Just to make sure that I am doing it right - it might be that I am not doing it right.

Is it:

or

or

?


#8

The first one would ensure that the list of initial values and the number of chains matched, so probably that one is best. Otherwise, running on the default number of chains (4) won’t break it


#9

Great! Thanks @ScottAlder.


#10

First thank you for these explanations it was very helpful.
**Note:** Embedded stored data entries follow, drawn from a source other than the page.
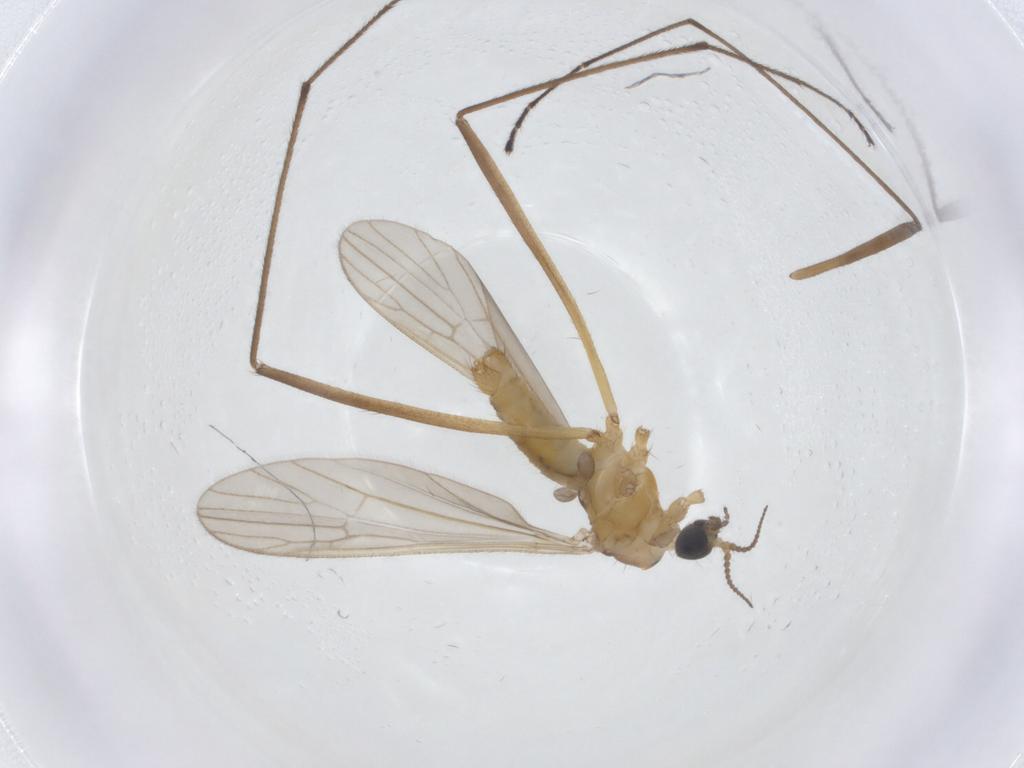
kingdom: Animalia
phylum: Arthropoda
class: Insecta
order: Diptera
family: Limoniidae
Could you provide how you would code the different initial values for each Markov Chain?


#11

Here’s how I sample from truncated priors for lower bounded parameters to initialize HMC. The bounds are

a_1 \in (0, \infty)
a_2 \in (-a_1, \infty)
a_3 \in(-\infty, \infty)

which in the Stan parameters block looks like:

real <lower=0.0> a1;
real <lower=-a1> a2;
real a3;

In R:

sample_priors <- function() {
 # Initialize each parameter less than or equal to their lower bound
 sample <- 
    list("a1" = 0,    
         "a2" = -Inf, 
         "a3" = -Inf, 
    )
  
  while (!sample$a1  > 0)
    sample$a1  <- rnorm(1, 5.0, 1.0) # a1 ~ normal(5.00, 1.0) T[0,];
  
  while (!sample$a2 > -sample$a2)
    sample$a2 <- rnorm(1, 1.25, 1.0) # a2 ~ normal(1.25, 1.0) T[-a1,];

  sample$a3 <- rnorm(1, 40.0, 1.5)   # a3 ~ normal(40.0, 1.5);
 
  return (sample)  
}

N_chains <- 4
init_values <- vector("list", N_chains)
for (n in 1:N_chains) init_values[[n]] <- sample_priors()

model_fit <- 
    sampling(
      stan_model,
      init = init_values,
      chains = N_chains
    ) 

Notice the while statements which are used to resample if rnorm() returns a value out of the truncation bounds.


#12

Also, I should try to explain why it is that you should start each Markov chain at different initial values. Assume you have a multimodal posterior; its better to find out sooner rather than later that it is multimodal. There’s a chance that your Markov chains will settle down in separate modes, which will cause the R_hat statistic to be much greater than 1, which tells you that the posterior is multimodal. This will also result in a traceplot like this (source):

Starting all of your Markov chains at the same initial values makes it more likely that, if the posterior is multimodal, the chains will all settle down into the same mode and you won’t find out until you run your model for the n’th time and accidentally find a new mode. Dispersed initial values increase the chance of finding separate modes, if there are any.


#13

That actually is very interesting and helpful because I was concerned that my response variable distribution was multimodal and was looking into how to test that.